**Exercise aim:** Copy out every one of the lines below, word for word.

--- start ---

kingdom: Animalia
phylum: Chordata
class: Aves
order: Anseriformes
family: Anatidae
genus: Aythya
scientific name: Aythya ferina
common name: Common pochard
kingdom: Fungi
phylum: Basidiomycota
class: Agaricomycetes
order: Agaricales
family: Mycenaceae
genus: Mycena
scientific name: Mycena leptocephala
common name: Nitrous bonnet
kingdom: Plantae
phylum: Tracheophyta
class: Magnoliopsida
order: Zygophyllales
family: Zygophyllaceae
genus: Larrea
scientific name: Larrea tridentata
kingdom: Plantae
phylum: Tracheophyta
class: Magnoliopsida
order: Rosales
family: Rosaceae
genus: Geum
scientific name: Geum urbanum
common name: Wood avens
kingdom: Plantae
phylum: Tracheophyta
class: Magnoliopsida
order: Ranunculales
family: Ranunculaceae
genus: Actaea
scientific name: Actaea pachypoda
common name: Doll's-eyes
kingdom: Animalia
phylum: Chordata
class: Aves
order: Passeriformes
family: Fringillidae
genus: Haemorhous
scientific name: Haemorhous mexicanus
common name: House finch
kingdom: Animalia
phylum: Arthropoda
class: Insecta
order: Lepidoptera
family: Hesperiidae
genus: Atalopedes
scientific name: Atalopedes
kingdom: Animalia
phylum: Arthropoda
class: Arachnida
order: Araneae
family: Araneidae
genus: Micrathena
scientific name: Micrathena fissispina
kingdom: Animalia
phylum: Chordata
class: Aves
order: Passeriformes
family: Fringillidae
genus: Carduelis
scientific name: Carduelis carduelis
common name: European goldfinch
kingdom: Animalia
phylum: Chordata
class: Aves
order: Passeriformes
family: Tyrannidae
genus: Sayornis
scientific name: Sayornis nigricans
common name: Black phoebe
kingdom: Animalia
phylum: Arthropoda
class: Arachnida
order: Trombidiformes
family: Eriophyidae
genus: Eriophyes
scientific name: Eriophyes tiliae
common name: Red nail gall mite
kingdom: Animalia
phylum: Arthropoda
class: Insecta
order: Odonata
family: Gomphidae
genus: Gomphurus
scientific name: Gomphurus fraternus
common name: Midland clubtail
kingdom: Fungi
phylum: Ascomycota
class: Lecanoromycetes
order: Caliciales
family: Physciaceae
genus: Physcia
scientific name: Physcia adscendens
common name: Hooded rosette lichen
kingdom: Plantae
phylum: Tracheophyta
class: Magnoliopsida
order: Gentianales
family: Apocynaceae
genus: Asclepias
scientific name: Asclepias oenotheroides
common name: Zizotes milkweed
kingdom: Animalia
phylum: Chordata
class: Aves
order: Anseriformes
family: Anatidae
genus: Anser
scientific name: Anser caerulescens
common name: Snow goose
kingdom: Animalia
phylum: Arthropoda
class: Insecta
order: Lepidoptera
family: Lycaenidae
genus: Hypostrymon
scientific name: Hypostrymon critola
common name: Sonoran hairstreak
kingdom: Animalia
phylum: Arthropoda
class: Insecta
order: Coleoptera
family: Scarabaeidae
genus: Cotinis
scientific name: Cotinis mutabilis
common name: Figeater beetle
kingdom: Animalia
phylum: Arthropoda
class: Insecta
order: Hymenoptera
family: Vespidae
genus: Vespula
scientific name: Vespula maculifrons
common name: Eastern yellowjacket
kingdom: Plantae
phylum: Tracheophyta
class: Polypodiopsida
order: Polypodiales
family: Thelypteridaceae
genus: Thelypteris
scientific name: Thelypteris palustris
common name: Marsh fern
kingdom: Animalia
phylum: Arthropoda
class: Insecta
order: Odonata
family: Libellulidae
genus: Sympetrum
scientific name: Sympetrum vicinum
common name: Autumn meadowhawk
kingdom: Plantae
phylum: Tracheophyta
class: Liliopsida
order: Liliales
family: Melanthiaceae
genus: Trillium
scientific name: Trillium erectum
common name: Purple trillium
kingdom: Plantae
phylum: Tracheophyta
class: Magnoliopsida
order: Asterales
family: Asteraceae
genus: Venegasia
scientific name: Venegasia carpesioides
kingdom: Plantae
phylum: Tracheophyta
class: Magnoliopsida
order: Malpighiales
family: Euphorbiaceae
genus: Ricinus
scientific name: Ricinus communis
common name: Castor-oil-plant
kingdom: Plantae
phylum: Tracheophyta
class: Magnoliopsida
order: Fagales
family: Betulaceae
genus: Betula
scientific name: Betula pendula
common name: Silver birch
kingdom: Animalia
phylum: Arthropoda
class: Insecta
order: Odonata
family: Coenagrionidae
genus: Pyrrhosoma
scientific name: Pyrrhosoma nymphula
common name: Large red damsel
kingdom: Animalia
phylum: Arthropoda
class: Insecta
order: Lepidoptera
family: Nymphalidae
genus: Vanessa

--- end ---

**Answer to this task:**
kingdom: Animalia
phylum: Chordata
class: Aves
order: Anseriformes
family: Anatidae
genus: Aythya
scientific name: Aythya ferina
common name: Common pochard
kingdom: Fungi
phylum: Basidiomycota
class: Agaricomycetes
order: Agaricales
family: Mycenaceae
genus: Mycena
scientific name: Mycena leptocephala
common name: Nitrous bonnet
kingdom: Plantae
phylum: Tracheophyta
class: Magnoliopsida
order: Zygophyllales
family: Zygophyllaceae
genus: Larrea
scientific name: Larrea tridentata
kingdom: Plantae
phylum: Tracheophyta
class: Magnoliopsida
order: Rosales
family: Rosaceae
genus: Geum
scientific name: Geum urbanum
common name: Wood avens
kingdom: Plantae
phylum: Tracheophyta
class: Magnoliopsida
order: Ranunculales
family: Ranunculaceae
genus: Actaea
scientific name: Actaea pachypoda
common name: Doll's-eyes
kingdom: Animalia
phylum: Chordata
class: Aves
order: Passeriformes
family: Fringillidae
genus: Haemorhous
scientific name: Haemorhous mexicanus
common name: House finch
kingdom: Animalia
phylum: Arthropoda
class: Insecta
order: Lepidoptera
family: Hesperiidae
genus: Atalopedes
scientific name: Atalopedes
kingdom: Animalia
phylum: Arthropoda
class: Arachnida
order: Araneae
family: Araneidae
genus: Micrathena
scientific name: Micrathena fissispina
kingdom: Animalia
phylum: Chordata
class: Aves
order: Passeriformes
family: Fringillidae
genus: Carduelis
scientific name: Carduelis carduelis
common name: European goldfinch
kingdom: Animalia
phylum: Chordata
class: Aves
order: Passeriformes
family: Tyrannidae
genus: Sayornis
scientific name: Sayornis nigricans
common name: Black phoebe
kingdom: Animalia
phylum: Arthropoda
class: Arachnida
order: Trombidiformes
family: Eriophyidae
genus: Eriophyes
scientific name: Eriophyes tiliae
common name: Red nail gall mite
kingdom: Animalia
phylum: Arthropoda
class: Insecta
order: Odonata
family: Gomphidae
genus: Gomphurus
scientific name: Gomphurus fraternus
common name: Midland clubtail
kingdom: Fungi
phylum: Ascomycota
class: Lecanoromycetes
order: Caliciales
family: Physciaceae
genus: Physcia
scientific name: Physcia adscendens
common name: Hooded rosette lichen
kingdom: Plantae
phylum: Tracheophyta
class: Magnoliopsida
order: Gentianales
family: Apocynaceae
genus: Asclepias
scientific name: Asclepias oenotheroides
common name: Zizotes milkweed
kingdom: Animalia
phylum: Chordata
class: Aves
order: Anseriformes
family: Anatidae
genus: Anser
scientific name: Anser caerulescens
common name: Snow goose
kingdom: Animalia
phylum: Arthropoda
class: Insecta
order: Lepidoptera
family: Lycaenidae
genus: Hypostrymon
scientific name: Hypostrymon critola
common name: Sonoran hairstreak
kingdom: Animalia
phylum: Arthropoda
class: Insecta
order: Coleoptera
family: Scarabaeidae
genus: Cotinis
scientific name: Cotinis mutabilis
common name: Figeater beetle
kingdom: Animalia
phylum: Arthropoda
class: Insecta
order: Hymenoptera
family: Vespidae
genus: Vespula
scientific name: Vespula maculifrons
common name: Eastern yellowjacket
kingdom: Plantae
phylum: Tracheophyta
class: Polypodiopsida
order: Polypodiales
family: Thelypteridaceae
genus: Thelypteris
scientific name: Thelypteris palustris
common name: Marsh fern
kingdom: Animalia
phylum: Arthropoda
class: Insecta
order: Odonata
family: Libellulidae
genus: Sympetrum
scientific name: Sympetrum vicinum
common name: Autumn meadowhawk
kingdom: Plantae
phylum: Tracheophyta
class: Liliopsida
order: Liliales
family: Melanthiaceae
genus: Trillium
scientific name: Trillium erectum
common name: Purple trillium
kingdom: Plantae
phylum: Tracheophyta
class: Magnoliopsida
order: Asterales
family: Asteraceae
genus: Venegasia
scientific name: Venegasia carpesioides
kingdom: Plantae
phylum: Tracheophyta
class: Magnoliopsida
order: Malpighiales
family: Euphorbiaceae
genus: Ricinus
scientific name: Ricinus communis
common name: Castor-oil-plant
kingdom: Plantae
phylum: Tracheophyta
class: Magnoliopsida
order: Fagales
family: Betulaceae
genus: Betula
scientific name: Betula pendula
common name: Silver birch
kingdom: Animalia
phylum: Arthropoda
class: Insecta
order: Odonata
family: Coenagrionidae
genus: Pyrrhosoma
scientific name: Pyrrhosoma nymphula
common name: Large red damsel
kingdom: Animalia
phylum: Arthropoda
class: Insecta
order: Lepidoptera
family: Nymphalidae
genus: Vanessa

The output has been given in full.